As a researcher who works with large publicly available biological datasets, I was reminded of the potential biases in big data when I came across this blog post from the University of Michigan Health Lab:
How Genomic Sequencing May Be Widening Racial Disparities in Cancer Care . Nicole Fawcett, Aug 17, 2106.
Cancer is a notoriously heterogeneous disease, meaning that different patients with the same cancer type may harbor different sets of mutations. Further, many genes associated with cancer tend to be mutated at very low frequencies in tumors . In order to gain enough statistical power to confidently identify these rare “driver” mutations, we need data from hundreds to thousands of tumor samples.
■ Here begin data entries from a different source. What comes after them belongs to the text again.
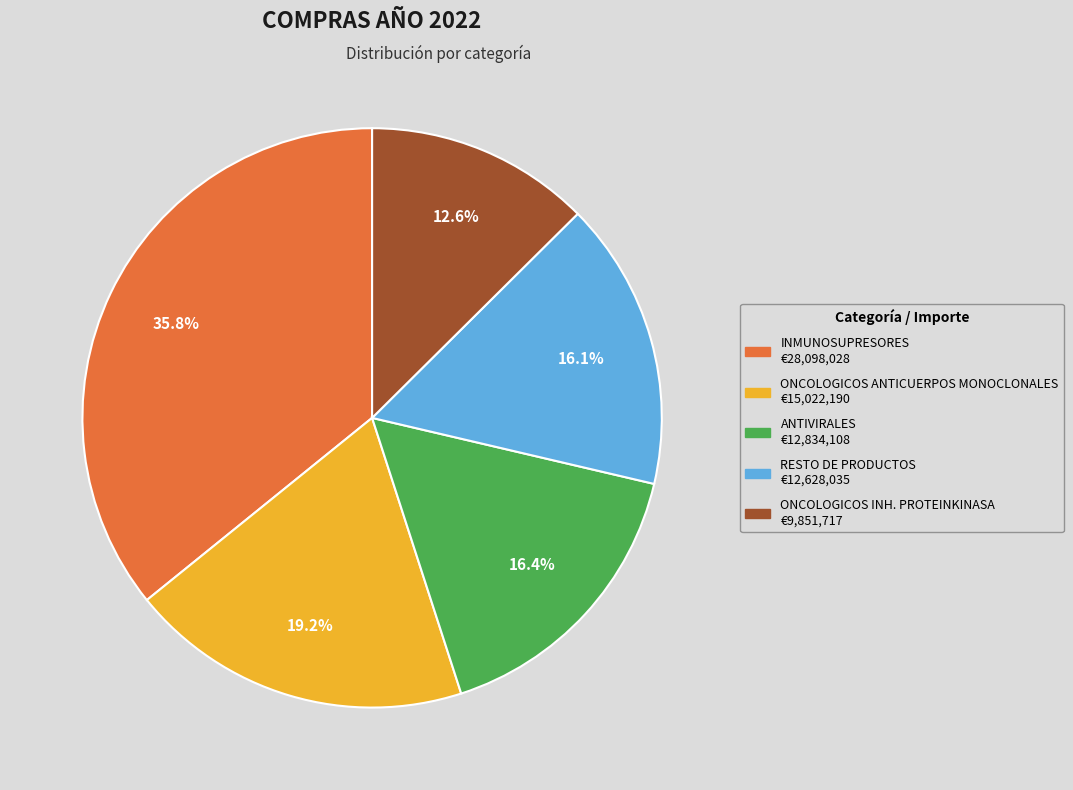

Which category has the smallest portion of the pie?

ONCOLOGICOS INH. PROTEINKINASA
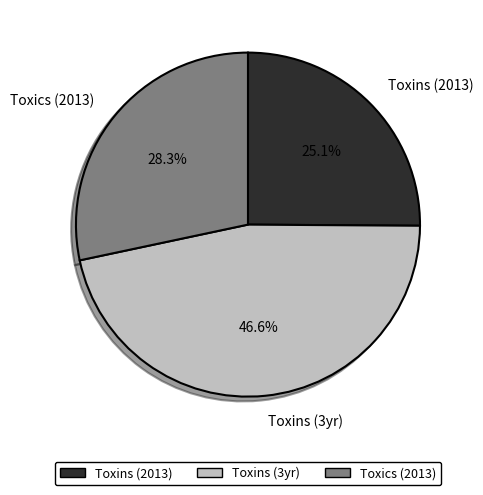

Combined, what portion of the pie is Toxics (2013) and Toxins (3yr)?

74.9%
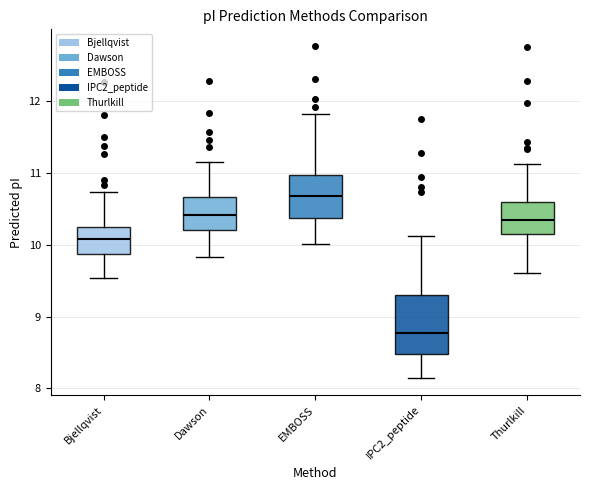

Which box's median line is the lowest?

IPC2_peptide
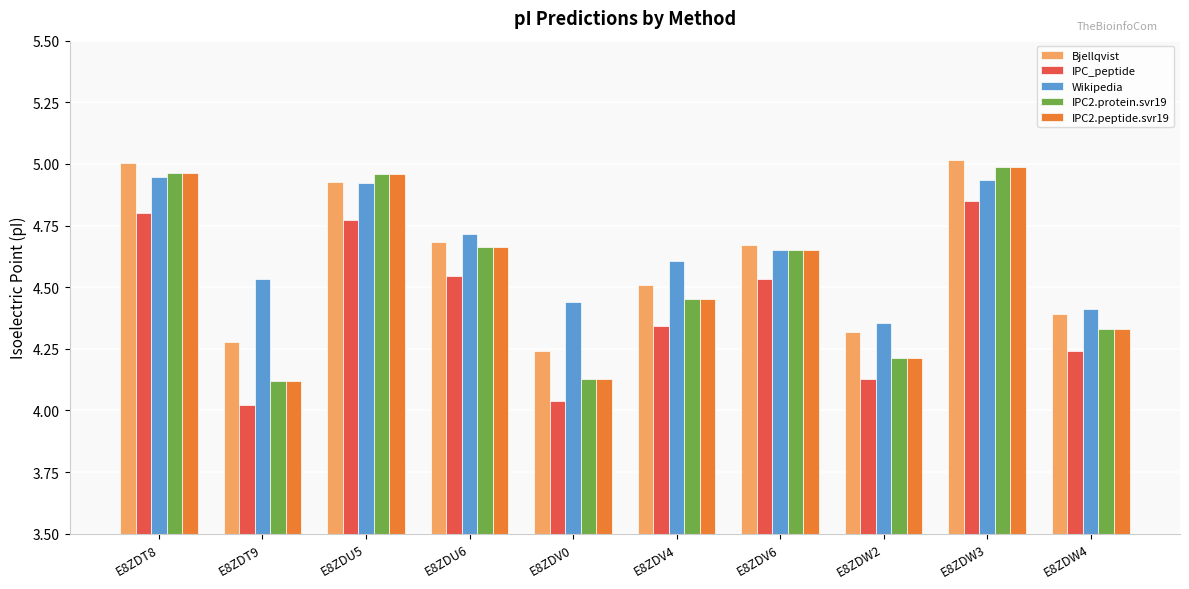

What are all the series names shown in the legend?

Bjellqvist, IPC_peptide, Wikipedia, IPC2.protein.svr19, IPC2.peptide.svr19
Obtaining such a large number of samples often requires collecting tissues whenever possible.
The Cancer Genome Atlas (TCGA) is a massive data repository for dozens of cancers, containing data from hundreds to thousands of individuals for most cancer types. The post above describes a recent study that determined the racial breakdown of tumor samples in 10 of the 31 tumor types from TCGA. They found that while the samples were racially diverse — even, in some cases, matching the U.S. population — the number of African-American, Asian, and Hispanic samples were too small to identify group-specific mutations with 10% frequency for any tumor type except breast cancer in African-Americans. On the other hand, there were enough Caucasian samples in every tumor type to identify mutations with 10% frequency in the population (and 5% frequency for 8 of the 10 tumor types assessed). Consequently, we identify more “rare” mutations that pertain to Caucasians simply because we have more data to support the findings. Further, only 3% of the total samples were Hispanic, while Hispanics comprise 16% of the U.S. population.
This disparity is not limited to a race. Gender representation in big cancer data has also been in the press. The under-representation of women in sex-nonspecific cancer over the past 15 years has been reviewed by Hoyt and Rubin (Cancer 2012), who noted that this gap may be widening.
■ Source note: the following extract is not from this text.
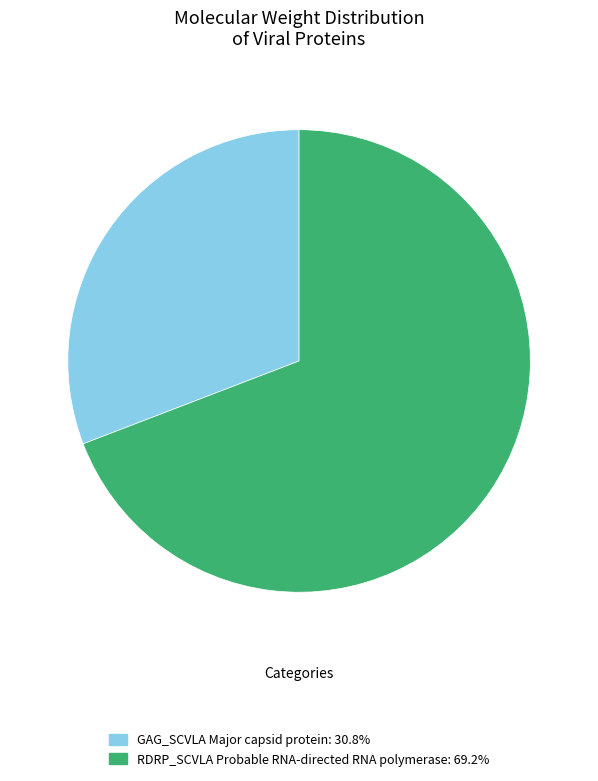

What is the ratio of the value at GAG_SCVLA Major capsid protein: 30.8% to the value at RDRP_SCVLA Probable RNA-directed RNA polymerase: 69.2%?

0.4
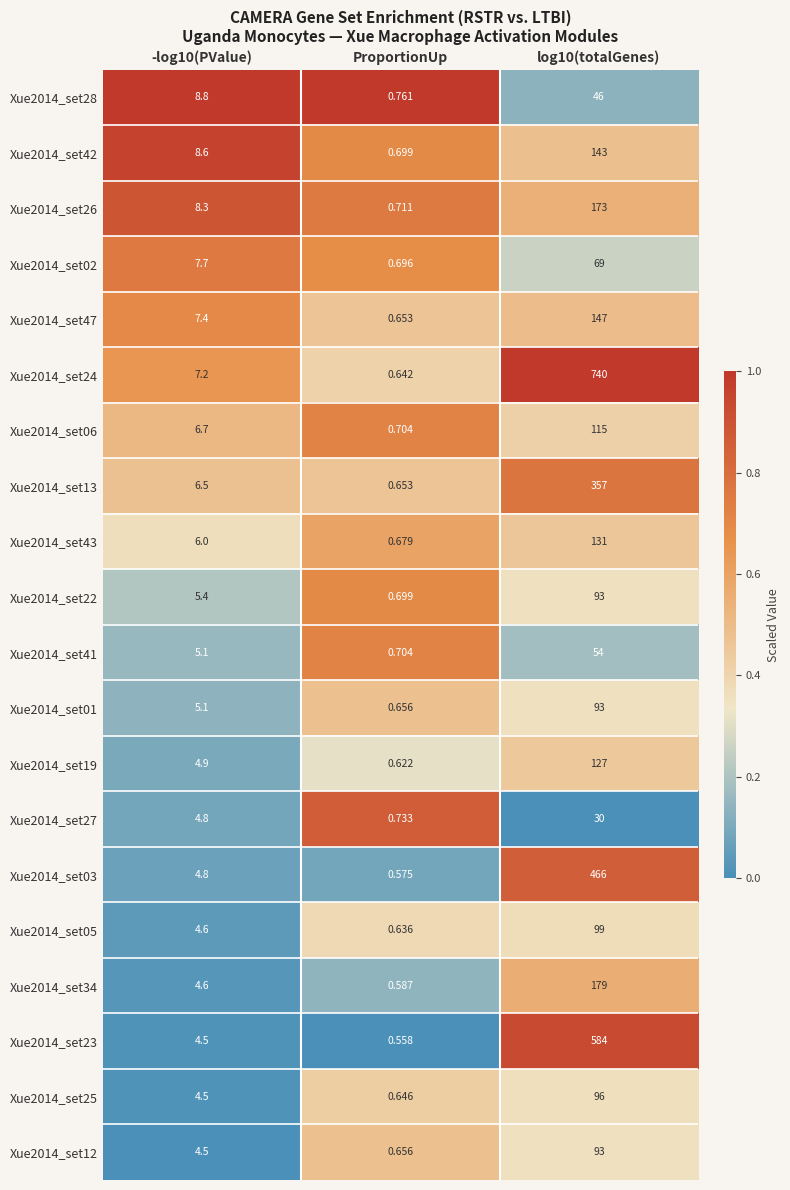

The Xue2014_set05 series shows 0.2 at log10(totalGenes). True or false?

False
Want to see the discrepancies for yourself? The data is easy enough to obtain, but Enpicom has a fantastic interactive visualization of the entire TCGA data repository by patient gender, race, and age.
Consider glioma, for example – while the incidence rate of brain tumors is higher in women than in men , women comprised only 41.4% of the over 1,100 samples.
Even more alarmingly, over 88% of the samples are Caucasian.
There is evidence of higher incidence rates of brain cancer in Caucasians compared African-Americans and Hispanics, but surely this doesn’t justify the over-representation in this dataset.
So, what should we do?
On one hand, we need to carefully design data collection efforts to ensure that different racial/ethnic groups are adequately represented – not simply to reflect the proportion in the U.S. population but to gain enough statistical power to confidently identify rare mutations. On the other hand, “convenience sampling” methods of obtaining tumors from the most convenient places, even if the population is homogenous, have enabled consortia to collect enough data in the first place. In fact, we better understand the “rare mutation” concept due to the mostly-white patient data collected by TCGA and others.
The only clear answer is that we need more data.
 This is often called the “long tail” distribution of cancer gene mutations. For more information, see, for example, Lessons from the Cancer Genome. Garraway and Lander. Cell 2013.
 All primary malignant and non-malignant brain and CNS tumors. In fact, the incidence rate of malignant brain tumors is slightly higher in men. Cancer statistics from the Central Brain Tumor Registry of the United States.